Here is the task for the records below: repeat exactly the lines from the one with "- ✅ Clique em excluir" to the one with "e testados |", both included, and nothing else.

(Saved entries)
****

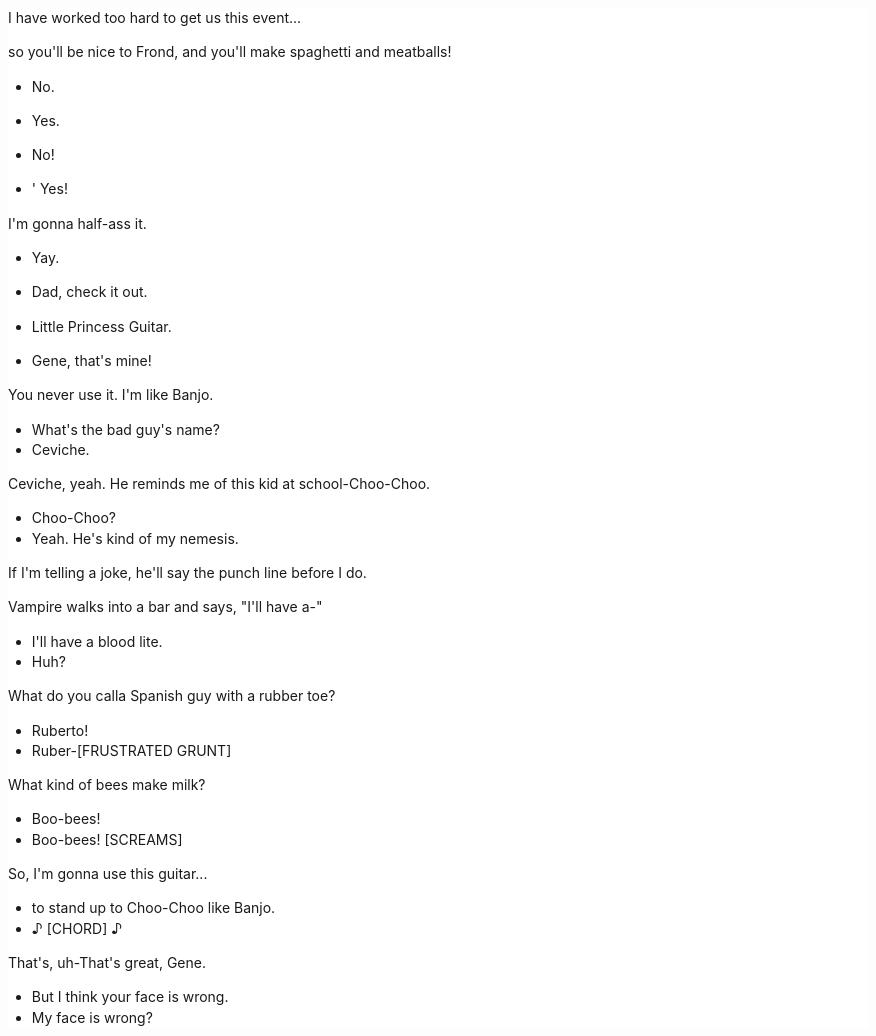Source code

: I have worked too hard
to get us this event...

so you'll be nice to Frond, and
you'll make spaghetti and meatballs!

- No.
- Yes.

- No!
- ' Yes!

I'm gonna half-ass it.

- Yay.
- Dad, check it out.

- Little Princess Guitar.
- Gene, that's mine!

You never use it. I'm like Banjo.

- What's the bad guy's name?
- Ceviche.

Ceviche, yeah. He reminds me
of this kid at school-Choo-Choo.

- Choo-Choo?
- Yeah. He's kind of my nemesis.

If I'm telling a joke, he'll say
the punch line before I do.

Vampire walks into a bar
and says, "I'll have a-"

- I'll have a blood lite.
- Huh?

What do you calla Spanish guy
with a rubber toe?

- Ruberto!
- Ruber-[FRUSTRATED GRUNT]

What kind of bees make milk?

- Boo-bees!
- Boo-bees! [SCREAMS]

So, I'm gonna use this guitar...

- to stand up to Choo-Choo like Banjo.
- ♪ [CHORD] ♪

That's, uh-That's great, Gene.

- But I think your face is wrong.
- My face is wrong?
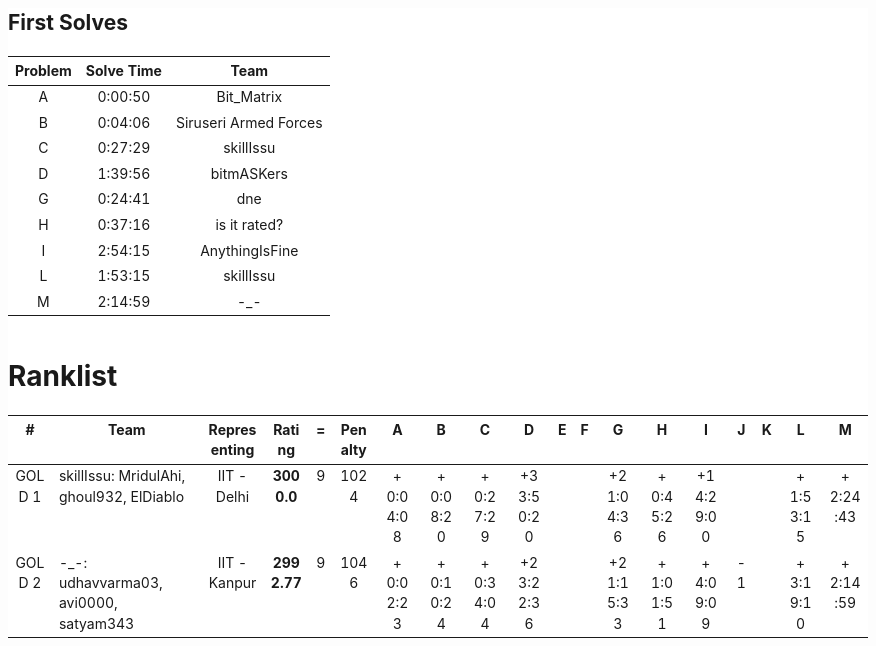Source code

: ## First Solves

| Problem             | Solve Time                | Team                                                                   |
|---------------------|---------------------------|------------------------------------------------------------------------|
| <center >A</center> | <center >0:00:50</center> | <center ><span class="team-name">Bit_Matrix</span></center>            |
| <center >B</center> | <center >0:04:06</center> | <center ><span class="team-name">Siruseri Armed Forces</span></center> |
| <center >C</center> | <center >0:27:29</center> | <center ><span class="team-name">skillIssu</span></center>             |
| <center >D</center> | <center >1:39:56</center> | <center ><span class="team-name">bitmASKers</span></center>            |
| <center >G</center> | <center >0:24:41</center> | <center ><span class="team-name">dne</span></center>                   |
| <center >H</center> | <center >0:37:16</center> | <center ><span class="team-name">is it rated?</span></center>          |
| <center >I</center> | <center >2:54:15</center> | <center ><span class="team-name">AnythingIsFine</span></center>        |
| <center >L</center> | <center >1:53:15</center> | <center ><span class="team-name">skillIssu</span></center>             |
| <center >M</center> | <center >2:14:59</center> | <center ><span class="team-name">-_-</span></center>                   |

# Ranklist

| #                                                                   | Team                                                                                                        | Representing                             | Rating                            | =                   | Penalty                | A                                                               | B                                                                | C                                                                | D                                                               | E                  | F                                                    | G                                                                | H                                                                | I                                                                | J                                                    | K                                                    | L                                                               | M                                                               |
|---------------------------------------------------------------------|-------------------------------------------------------------------------------------------------------------|------------------------------------------|-----------------------------------|---------------------|------------------------|-----------------------------------------------------------------|------------------------------------------------------------------|------------------------------------------------------------------|-----------------------------------------------------------------|--------------------|------------------------------------------------------|------------------------------------------------------------------|------------------------------------------------------------------|------------------------------------------------------------------|------------------------------------------------------|------------------------------------------------------|-----------------------------------------------------------------|-----------------------------------------------------------------|
| <center ><span class="label label-gold">GOLD 1</span></center>      | <span class="team-name">skillIssu</span>: MridulAhi, ghoul932, ElDiablo                                     | <center >IIT - Delhi</center>            | <center ><b >3000.0</b></center>  | <center >9</center> | <center >1024</center> | <center ><span class="problem-ac">+</span><br>0:04:08</center>  | <center ><span class="problem-ac">+</span><br>0:08:20</center>   | <center ><span class="problem-ac">+</span><br>0:27:29</center>   | <center ><span class="problem-ac">+3</span><br>3:50:20</center> | <center ></center> | <center ></center>                                   | <center ><span class="problem-ac">+2</span><br>1:04:36</center>  | <center ><span class="problem-ac">+</span><br>0:45:26</center>   | <center ><span class="problem-ac">+1</span><br>4:29:00</center>  | <center ></center>                                   | <center ></center>                                   | <center ><span class="problem-ac">+</span><br>1:53:15</center>  | <center ><span class="problem-ac">+</span><br>2:24:43</center>  |
| <center ><span class="label label-gold">GOLD 2</span></center>      | <span class="team-name">-_-</span>: udhavvarma03, avi0000, satyam343                                        | <center >IIT - Kanpur</center>           | <center ><b >2992.77</b></center> | <center >9</center> | <center >1046</center> | <center ><span class="problem-ac">+</span><br>0:02:23</center>  | <center ><span class="problem-ac">+</span><br>0:10:24</center>   | <center ><span class="problem-ac">+</span><br>0:34:04</center>   | <center ><span class="problem-ac">+2</span><br>3:22:36</center> | <center ></center> | <center ></center>                                   | <center ><span class="problem-ac">+2</span><br>1:15:33</center>  | <center ><span class="problem-ac">+</span><br>1:01:51</center>   | <center ><span class="problem-ac">+</span><br>4:09:09</center>   | <center ><span class="problem-wa">-1</span></center> | <center ></center>                                   | <center ><span class="problem-ac">+</span><br>3:19:10</center>  | <center ><span class="problem-ac">+</span><br>2:14:59</center>  |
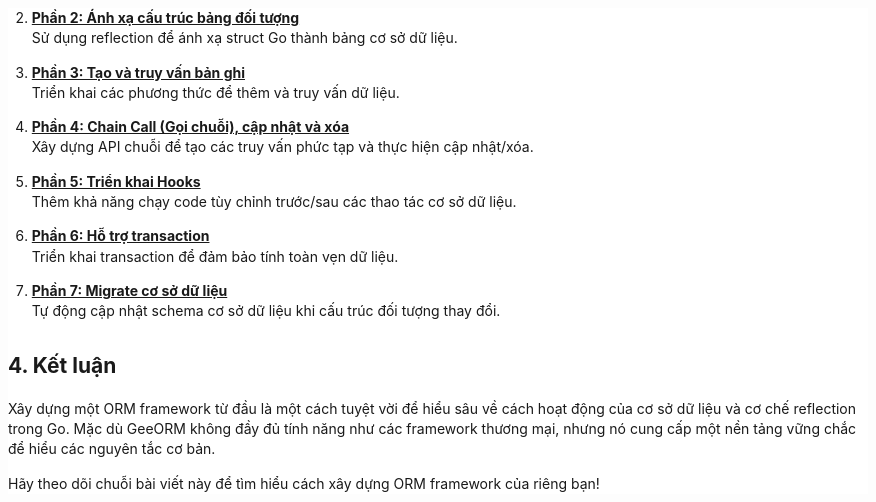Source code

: 2. **[Phần 2: Ánh xạ cấu trúc bảng đối tượng](https://minhmannh2001.github.io/2025/06/03/build-your-own-x-orm-framework-in-go-part-2.html)**  
   Sử dụng reflection để ánh xạ struct Go thành bảng cơ sở dữ liệu.

3. **[Phần 3: Tạo và truy vấn bản ghi](https://minhmannh2001.github.io/2025/06/06/build-your-own-x-orm-framework-in-go-part-3.html)**  
   Triển khai các phương thức để thêm và truy vấn dữ liệu.

4. **[Phần 4: Chain Call (Gọi chuỗi), cập nhật và xóa](https://minhmannh2001.github.io/2025/06/09/build-your-own-x-orm-framework-in-go-part-4.html)**  
   Xây dựng API chuỗi để tạo các truy vấn phức tạp và thực hiện cập nhật/xóa.

5. **[Phần 5: Triển khai Hooks](https://minhmannh2001.github.io/2025/06/11/build-your-own-x-orm-framework-in-go-part-5.html)**  
   Thêm khả năng chạy code tùy chỉnh trước/sau các thao tác cơ sở dữ liệu.

6. **[Phần 6: Hỗ trợ transaction](https://minhmannh2001.github.io/2025/06/14/build-your-own-x-orm-framework-in-go-part-6.html)**  
   Triển khai transaction để đảm bảo tính toàn vẹn dữ liệu.

7. **[Phần 7: Migrate cơ sở dữ liệu](https://minhmannh2001.github.io/2025/06/17/build-your-own-x-orm-framework-in-go-part-7.html)**  
   Tự động cập nhật schema cơ sở dữ liệu khi cấu trúc đối tượng thay đổi.

## 4. Kết luận

Xây dựng một ORM framework từ đầu là một cách tuyệt vời để hiểu sâu về cách hoạt động của cơ sở dữ liệu và cơ chế reflection trong Go. Mặc dù GeeORM không đầy đủ tính năng như các framework thương mại, nhưng nó cung cấp một nền tảng vững chắc để hiểu các nguyên tắc cơ bản.

Hãy theo dõi chuỗi bài viết này để tìm hiểu cách xây dựng ORM framework của riêng bạn!




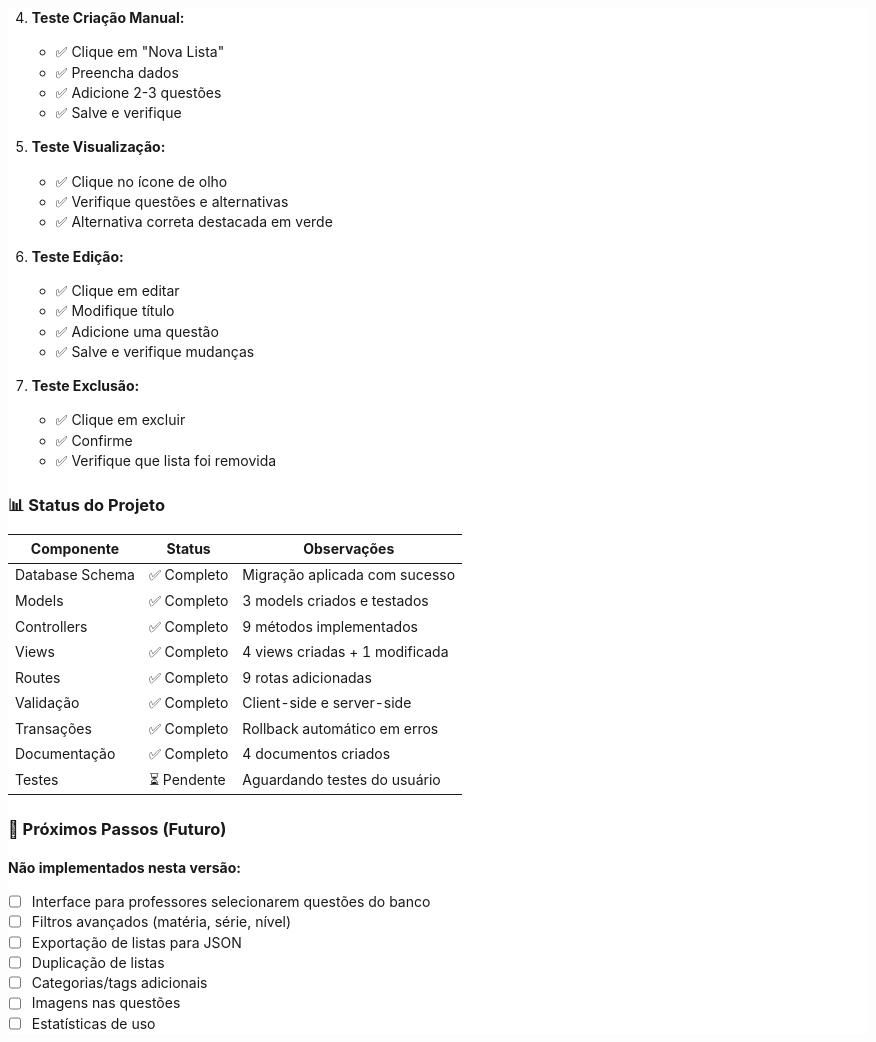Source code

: 4. **Teste Criação Manual:**
   - ✅ Clique em "Nova Lista"
   - ✅ Preencha dados
   - ✅ Adicione 2-3 questões
   - ✅ Salve e verifique

5. **Teste Visualização:**
   - ✅ Clique no ícone de olho
   - ✅ Verifique questões e alternativas
   - ✅ Alternativa correta destacada em verde

6. **Teste Edição:**
   - ✅ Clique em editar
   - ✅ Modifique título
   - ✅ Adicione uma questão
   - ✅ Salve e verifique mudanças

7. **Teste Exclusão:**
   - ✅ Clique em excluir
   - ✅ Confirme
   - ✅ Verifique que lista foi removida

### 📊 Status do Projeto

| Componente | Status | Observações |
|------------|--------|-------------|
| Database Schema | ✅ Completo | Migração aplicada com sucesso |
| Models | ✅ Completo | 3 models criados e testados |
| Controllers | ✅ Completo | 9 métodos implementados |
| Views | ✅ Completo | 4 views criadas + 1 modificada |
| Routes | ✅ Completo | 9 rotas adicionadas |
| Validação | ✅ Completo | Client-side e server-side |
| Transações | ✅ Completo | Rollback automático em erros |
| Documentação | ✅ Completo | 4 documentos criados |
| Testes | ⏳ Pendente | Aguardando testes do usuário |

### 🚀 Próximos Passos (Futuro)

**Não implementados nesta versão:**

- [ ] Interface para professores selecionarem questões do banco
- [ ] Filtros avançados (matéria, série, nível)
- [ ] Exportação de listas para JSON
- [ ] Duplicação de listas
- [ ] Categorias/tags adicionais
- [ ] Imagens nas questões
- [ ] Estatísticas de uso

****

▸ **Task output**:
   - ✅ Clique em excluir
   - ✅ Confirme
   - ✅ Verifique que lista foi removida

### 📊 Status do Projeto

| Componente | Status | Observações |
|------------|--------|-------------|
| Database Schema | ✅ Completo | Migração aplicada com sucesso |
| Models | ✅ Completo | 3 models criados e testados |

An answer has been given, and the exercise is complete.